In the steady-state Zero-ETL flow, they shouldn’t — assuming a real primary key. The places to actually watch out:
- A “primary key” that isn’t really unique. If you used a synthetic PK or a non-unique index that happens to be marked unique on a poorly-modeled source table, the upstream uniqueness assumption breaks and weird things can happen on resync. The fix is upstream: make sure PKs are actually unique in Aurora.
- History mode is on. If you’ve enabled history mode for a table, every change produces a new versioned row (with
_record_is_activeand_record_delete_timecolumns). That’s not a bug — it’s the feature working — but if you’re not expecting it, the table will look “full of duplicates” because you’re seeing every historical version, not just current state. Filter by_record_is_active = true(or just use plain mode) for current-state queries. - Your curated downstream layer. Zero-ETL gives you a clean replicated table. The duplicate risk re-enters the picture in your CTAS/insert pipelines on top of the replica. If your
INSERT INTO reporting.fact SELECT ...runs twice, Redshift will happily insert the rows twice — because, as you correctly noted, PK and UNIQUE in Redshift are not enforced. Idempotency in your curated layer is your problem to solve. Common patterns:MERGE INTO(Redshift supports this) keyed on a stable identifier.- Stage → swap: load into a staging table, then
BEGIN; DELETE FROM target WHERE …; INSERT INTO target SELECT … FROM staging; COMMIT;. - Recompute-from-scratch: drop and rebuild the curated table from the replica on each run. Cheaper than it sounds for small marts.
One mental model that helps
Think of Zero-ETL as a state-replicating system, not a log-replaying system. It’s continuously trying to make Redshift’s copy of each row equal Aurora’s copy of that row, identified by primary key. Retries don’t accumulate — they re-converge. That’s a fundamentally different shape from a “stream of events appended to a sink” system, which is what would expose you to duplicates if uniqueness weren’t enforced.
That state-replicating shape is exactly why the absence of constraint enforcement in Redshift doesn’t bite you for the replicated tables. It only bites you in the layers you build on top — and those, you control.
Putting it together
A practical setup looks something like this:
Aurora PostgreSQL ──Zero-ETL──▶ Redshift `aurora_replica` schema (read-only landing zone)
│
│ CTAS / materialized views with explicit
│ DISTKEY, SORTKEY, NOT NULL constraints
▼
Redshift `reporting` schema (curated layer)
│
▼
Dashboards
A few rules to internalize:
- Trust Aurora to enforce NOT NULL. Don’t trust the replicated table’s declared constraints.
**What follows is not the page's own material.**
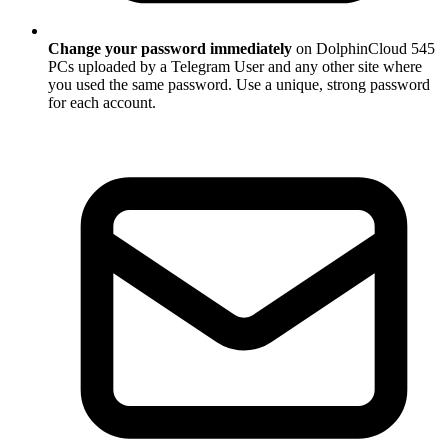
Change your password immediately
on DolphinCloud 545
PCs uploaded by a Telegram User and any other site where
you used the same password. Use a unique, strong password
for each account.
- Always declare NOT NULL explicitly when building curated tables —
CTASwon’t carry it. - Set
TRUNCATECOLUMNS=TRUEon the destination database if your text columns can exceed 65,535 bytes. - Audit for unsupported types (custom types, extension types) before flipping the switch — those tables silently don’t replicate.
- Pick DISTKEY and SORTKEY explicitly on curated tables. Don’t lean on
AUTOfor tables that matter. - Forget about indexes. The mental model is “sort the data well, distribute the data well, scan only the columns you need” — not “add an index.”
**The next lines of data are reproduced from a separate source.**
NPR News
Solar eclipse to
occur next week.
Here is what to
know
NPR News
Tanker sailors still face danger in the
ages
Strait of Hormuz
- Trust Zero-ETL’s idempotency for the replicated tables (it’s keyed on the PK), but enforce idempotency yourself in your curated layer —
MERGE, stage-and-swap, or recompute-from-scratch.
Zero-ETL is a great primitive. But it’s a replication mechanism, not a reporting platform. The win comes from pairing it with a deliberately designed curated layer — which is the part you’d be writing anyway, just without the burden of also building and maintaining the pipeline that feeds it.